Written task> Look through the entries below, please, and copy every line with the word "coaster".

____ Material provided

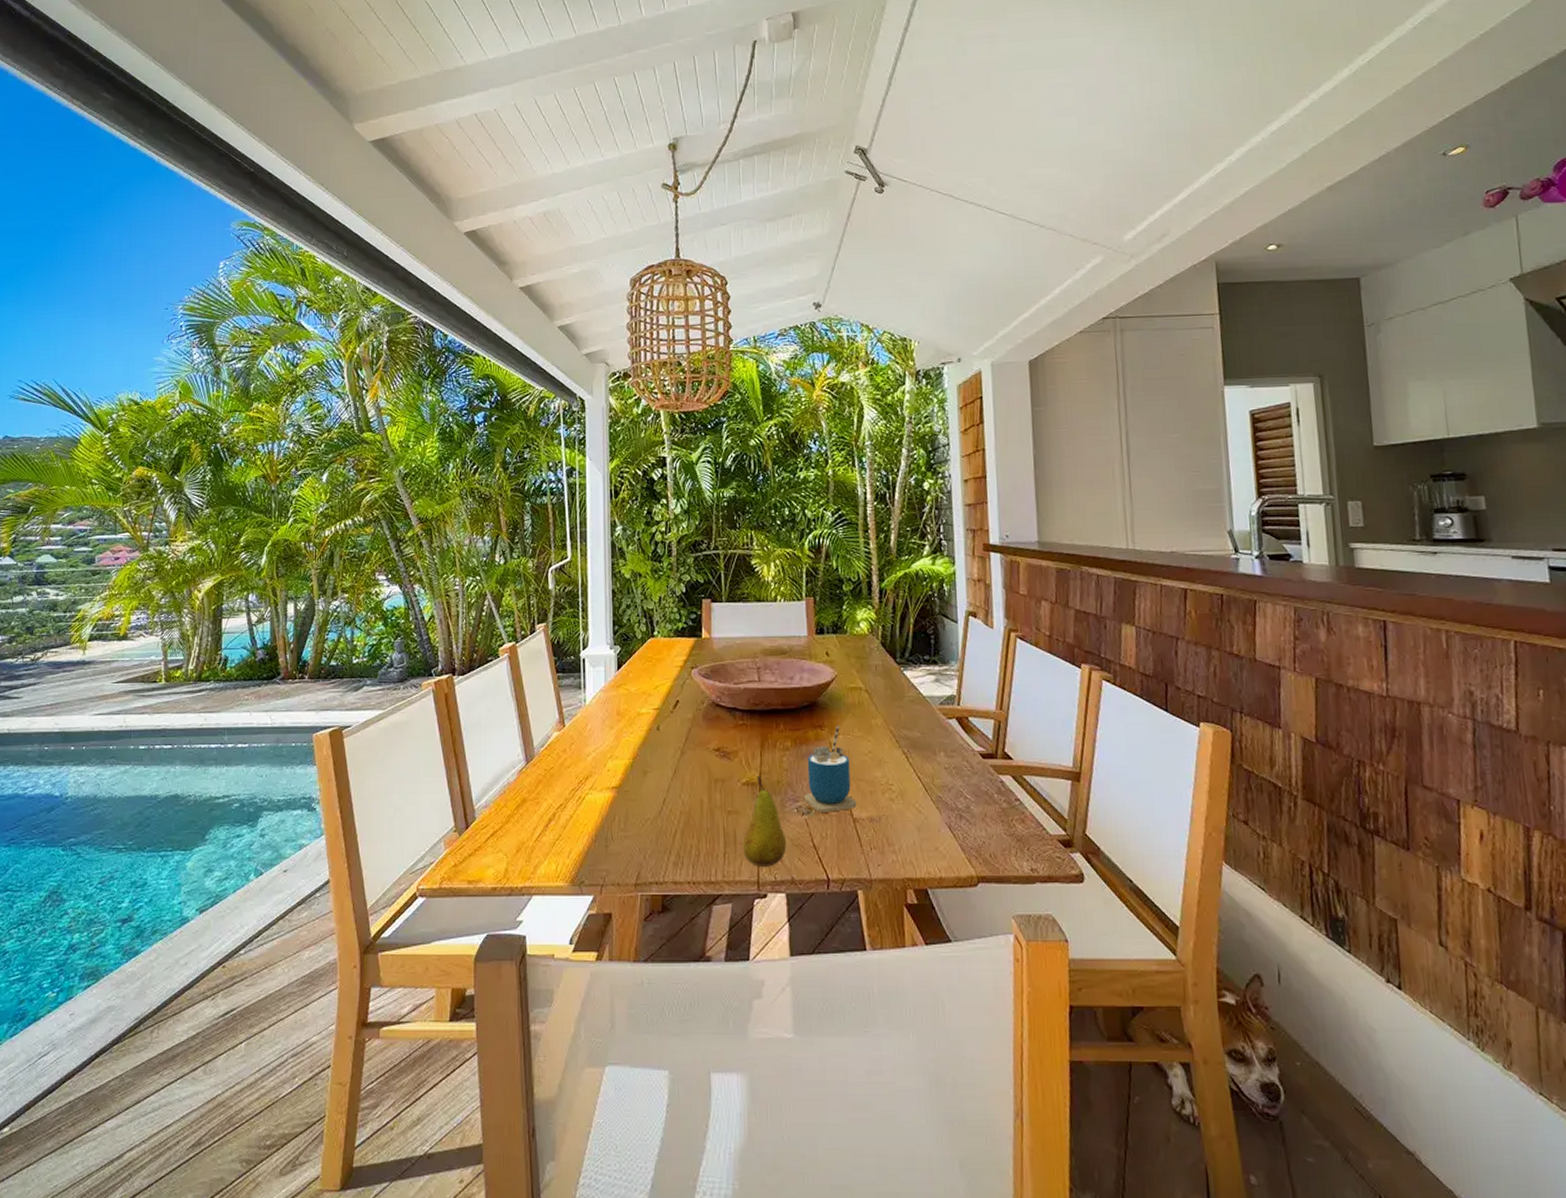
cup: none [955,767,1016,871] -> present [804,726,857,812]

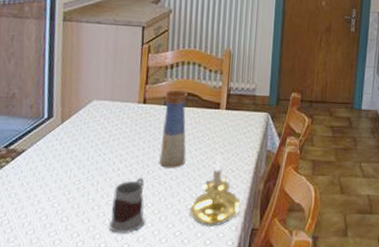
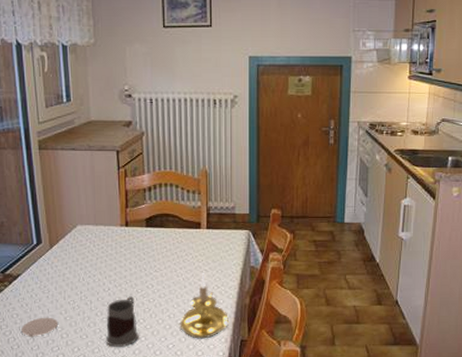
coaster: none [18,198,59,220] -> present [21,317,58,337]
vase: present [159,89,188,168] -> none [145,211,172,287]

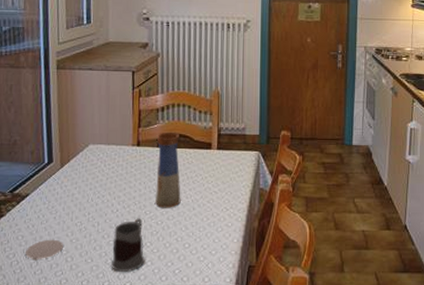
vase: none [145,211,172,287] -> present [155,131,181,208]
candle holder: present [179,273,228,339] -> none [187,195,237,264]

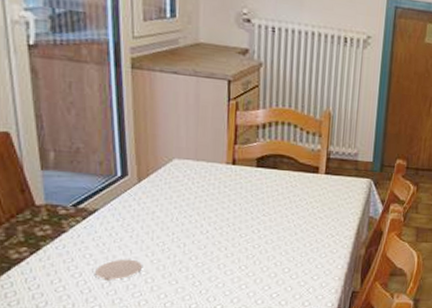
mug: present [110,218,145,273] -> none [199,241,239,296]
vase: present [155,131,181,208] -> none [252,151,282,232]

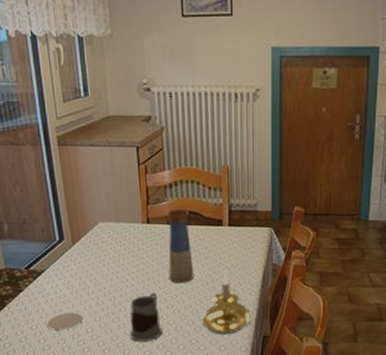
mug: none [199,241,239,296] -> present [129,293,162,343]
vase: none [252,151,282,232] -> present [166,208,194,283]
candle holder: none [286,220,341,289] -> present [202,270,251,335]

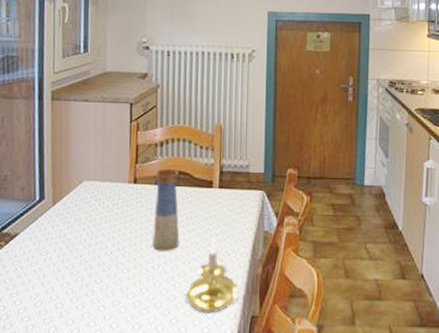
coaster: present [47,312,83,331] -> none [13,283,53,306]
mug: present [129,293,162,343] -> none [103,261,140,322]

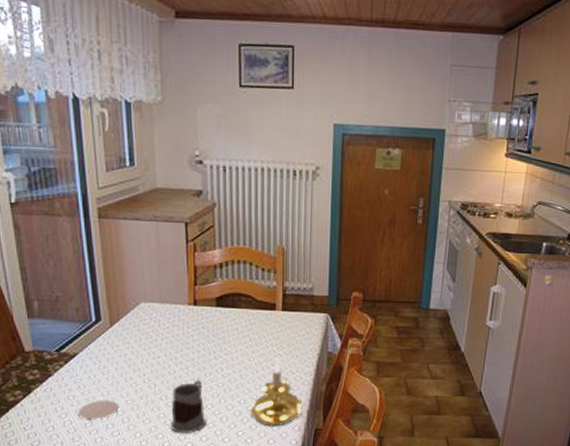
coaster: none [13,283,53,306] -> present [78,400,118,421]
mug: none [103,261,140,322] -> present [170,380,206,434]
vase: present [152,168,180,251] -> none [215,290,243,371]

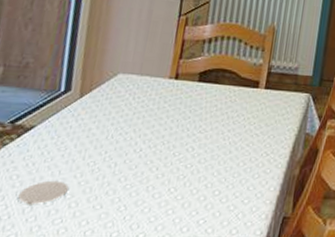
mug: present [170,380,206,434] -> none [123,160,169,222]
candle holder: present [250,358,303,427] -> none [216,138,273,214]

________

Completed exercise>
coaster: none [18,198,59,220] -> present [21,317,58,337]
coaster: present [47,312,83,331] -> none [13,283,53,306]
coaster: none [13,283,53,306] -> present [78,400,118,421]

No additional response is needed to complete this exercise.